◆ Work item: Please return the lines below verbatim, beginning at the one that has "Los expertos en psicología coinciden: quienes" and stopping after the one that has "acelerado y no lo hacen por desinterés", and add no other lines.

◆ Supplied data:
-------

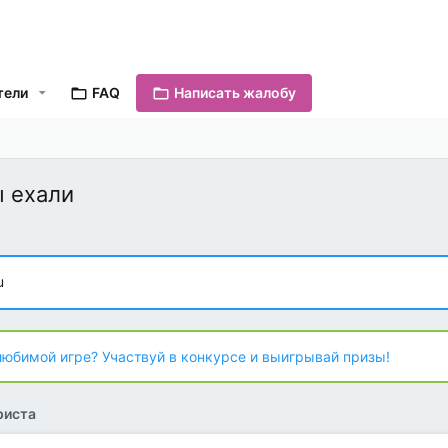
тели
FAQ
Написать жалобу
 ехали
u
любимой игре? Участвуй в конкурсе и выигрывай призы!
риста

-------

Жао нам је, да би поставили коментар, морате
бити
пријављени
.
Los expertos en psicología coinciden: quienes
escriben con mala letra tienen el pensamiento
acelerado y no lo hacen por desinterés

-------

◆ Solution to the problem:
Los expertos en psicología coinciden: quienes
escriben con mala letra tienen el pensamiento
acelerado y no lo hacen por desinterés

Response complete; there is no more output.